You hate yourself. This is what you’ve become. A woman who is not dried up but might as well be. You are preserved. Shellacked and encased in archival Mylar. Unused. But you want to be used.
You would leave him. You tell yourself that you would leave him. Every day you tell yourself that. Several times a day. But you can’t. It’s not the money. The money is nice, but money is meaningless to you. That sounds like such a fucking lie, but it’s true. Money is worthless. Money has no value. Money is clean and sterile and useless. What has money done for you?
It is because of Cris. You did not know that it was possible to love something so much. You love your daughter harder than Earth pulls the Moon. This is why you can never leave. This is why you are trapped. Because Darrin loves her as much as you do. If it is possible, he might even love her more. He would let you go, but he would never let you take Cris with you. And you could never live a life in which you did not see your daughter every day. You could never live a life in which you were not the person to wake her up every morning with butterfly kisses on her cheeks, tickling her so that she woke up every morning with giggles instead of grumbles. You could never live a life in which you were not the one who made her egg-in-the-hole toast with organic eggs and the special gluten-free bread. What if you got divorced and Darrin remarried, and the substitute mother forgot and used regular bread? Or used margarine instead of pasture butter? Or forgot to replace the HEPA filter in the kitchen? Or didn’t make Cris’s bed with anti-allergen sheets? And you could not live a life in which you were not the one to give Cris her bath at night and tilt her head back just so because even the no-more-tears shampoo burned her delicate eyes.
And the sad part was that Darrin could not live that life either. He had to have his Crisium—he never shortened it, never just called her Cris—here every day when he came home from work, when he got back from his business trips. Darrin could never tolerate coming home to a house in which his Crisium was not here waiting for him. He could not tolerate a life in which even one hug that was meant for him might be given to a substitute father. He would do anything in his power to prevent that. And Darrin Lovejoy had quite a bit of power. Money. He had money, which was the same thing as power. Money was not so meaningless after all, was it?

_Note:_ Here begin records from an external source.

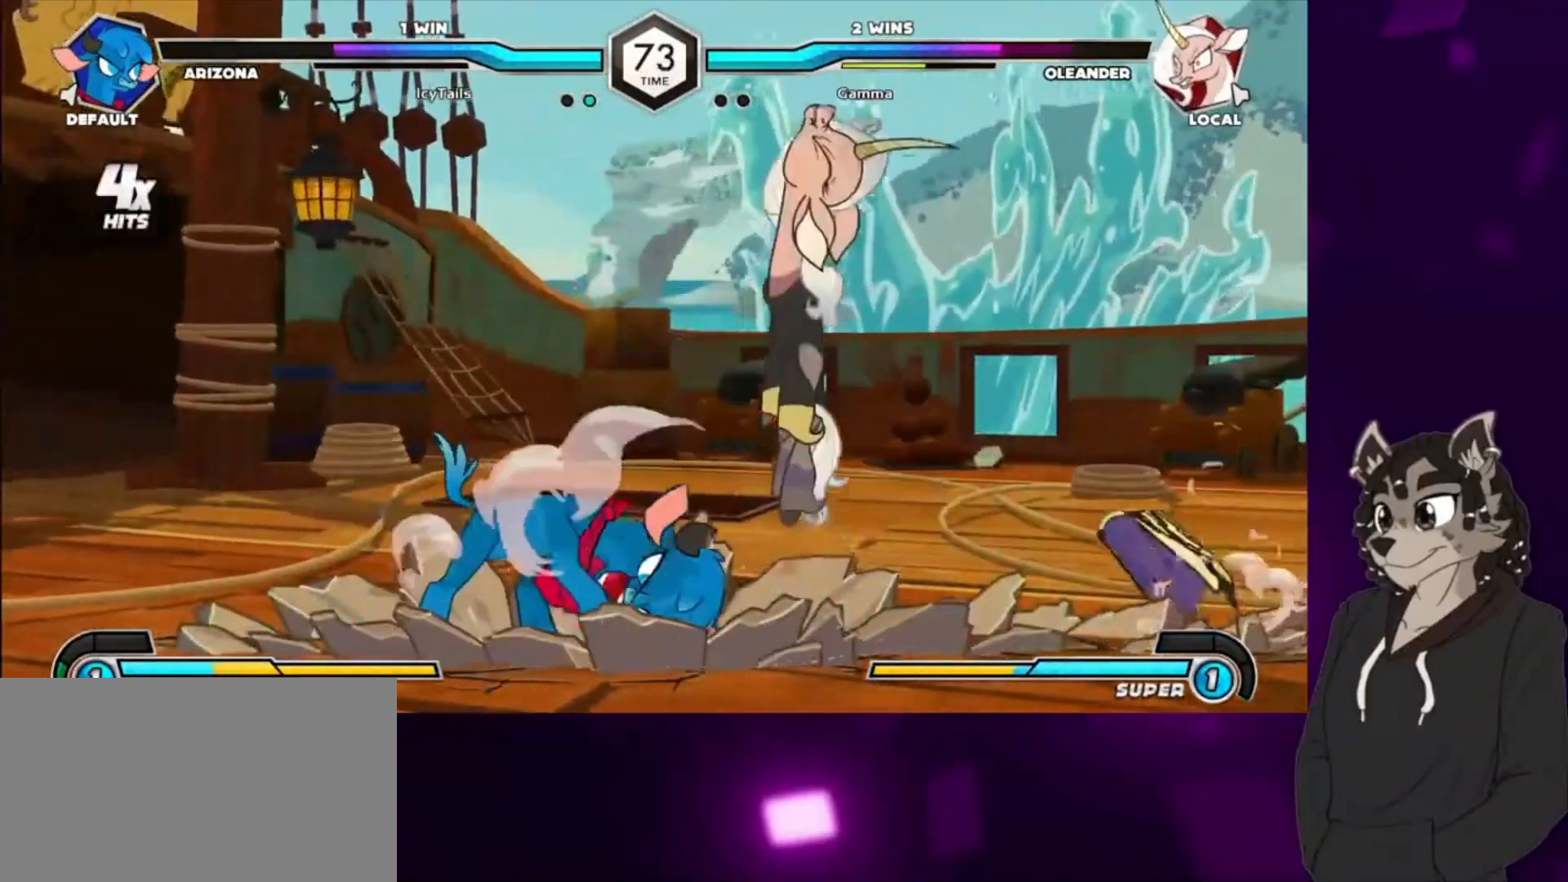
{"buttons": ["DPAD_RIGHT"], "events": [[67, "DPAD_UP", "up"], [67, "SQUARE", "up"], [133, "SQUARE", "down"], [167, "DPAD_UP", "down"], [267, "DPAD_UP", "up"], [300, "SQUARE", "up"], [367, "DPAD_UP", "down"], [367, "SQUARE", "down"], [500, "DPAD_UP", "up"], [500, "SQUARE", "up"]]}
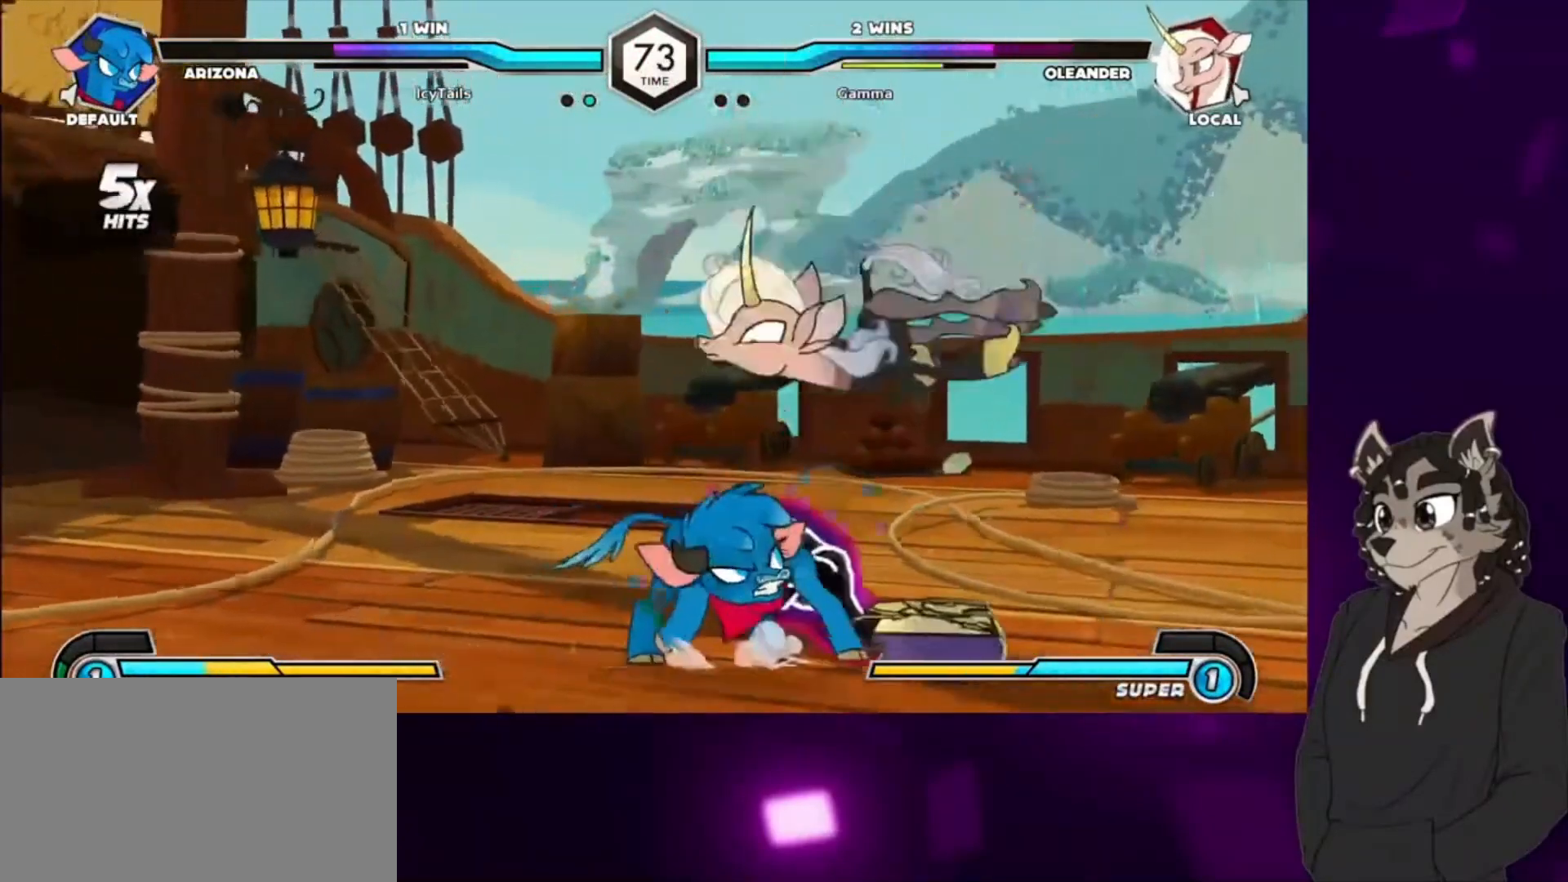
{"buttons": ["SQUARE", "DPAD_UP", "DPAD_RIGHT"], "events": [[367, "SQUARE", "down"], [400, "DPAD_UP", "down"]]}
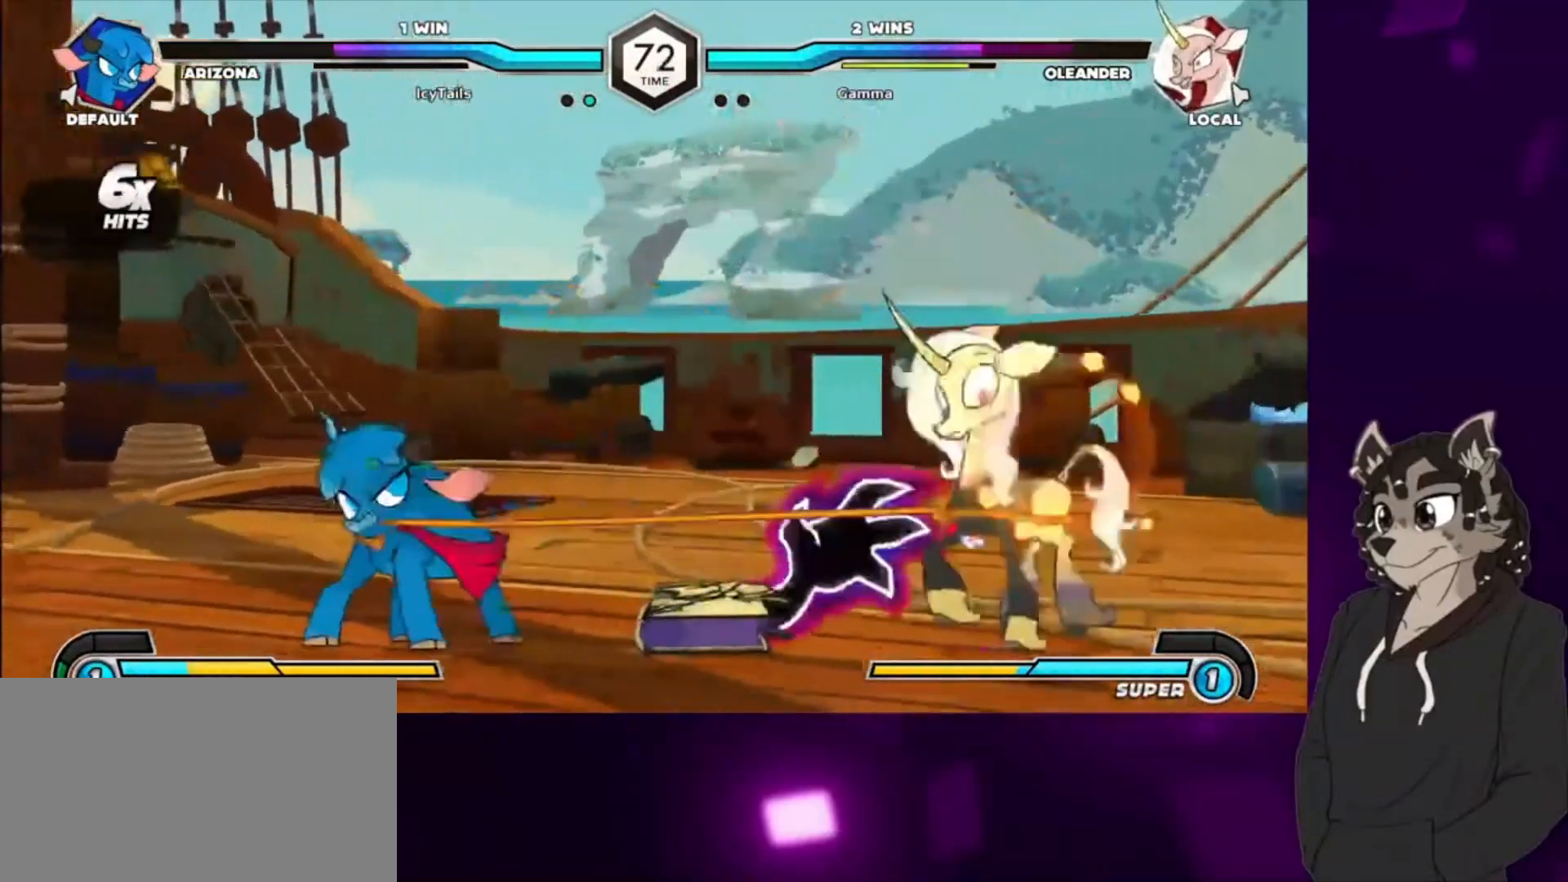
{"buttons": ["DPAD_DOWN", "DPAD_LEFT"], "events": [[33, "SQUARE", "up"], [67, "DPAD_UP", "up"], [233, "SQUARE", "down"], [300, "SQUARE", "up"], [467, "DPAD_DOWN", "down"], [467, "DPAD_LEFT", "down"], [467, "DPAD_RIGHT", "up"]]}
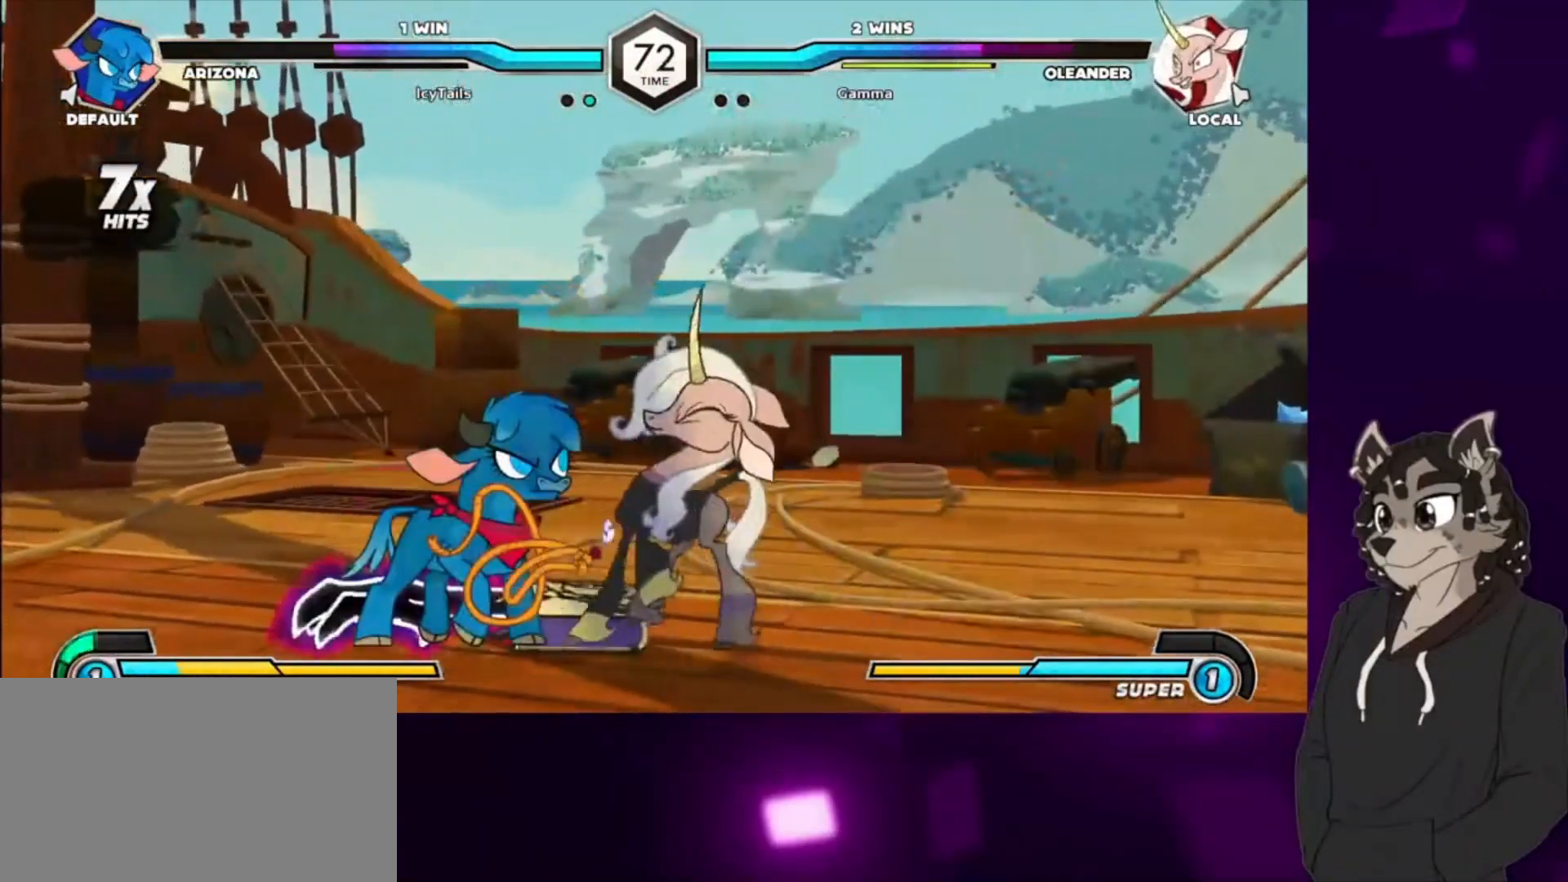
{"buttons": ["SQUARE", "DPAD_DOWN", "DPAD_RIGHT"], "events": [[133, "DPAD_LEFT", "up"], [133, "SQUARE", "down"], [167, "DPAD_RIGHT", "down"], [233, "SQUARE", "up"], [300, "SQUARE", "down"], [433, "SQUARE", "up"], [500, "SQUARE", "down"]]}
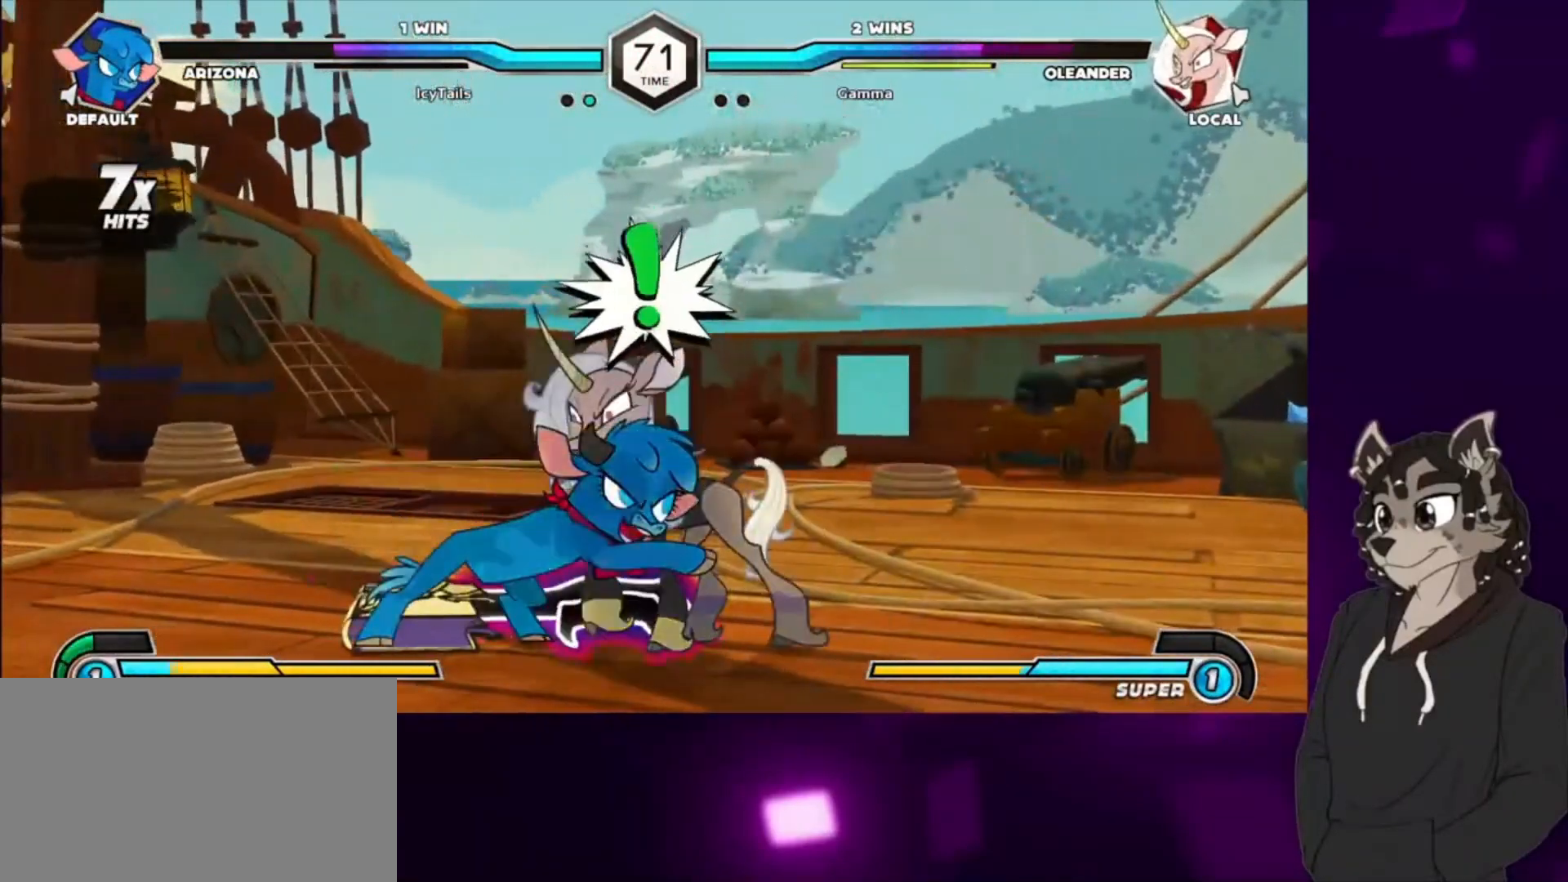
{"buttons": ["DPAD_DOWN", "DPAD_RIGHT"], "events": [[133, "SQUARE", "up"]]}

And so the same old thoughts spar in your head like past-their-prime boxers, no clear winner. You are stuck. Preserved and unused and stuck.
And while your thoughts are boxing in your mind, your gaze never leaves the window. And you are being watched. Not one of the strapping Latinos or Indians, or whatever the hell they are, but a white boy you’ve never seen before. A skinny pale boy who looks like he might break. And your first impulse is to step back from the window. Conceal your nakedness. But you don’t. You hold the boy in your eyes until he averts his gaze.
Sex. Sex is power too. You’d forgotten that.
You are getting pretty good with the mower, zipping around like the other boys. As the golf course gives way to the lawn and the house, the landscape is dotted with islands of flora. Not azaleas and tulips and irises and pansies like you remember your mother planting in beds around your house. These are exotic, strange plants and flowers that you are unfamiliar with. Some unfold from the ground like little old ladies. Pale spindly things. Others are lush and buxom like unused women. And there is a grouping of spidery stalks that erupts irregular red, orange, and yellow tendril-like petals. Like party streamers. No, like flames. They look like dancing flames. You crane your head back to keep looking at these flowers, because they look for all the world just like fire spreading through the flower bed. You don’t notice that you clipped the edge of the landscape island with the mower.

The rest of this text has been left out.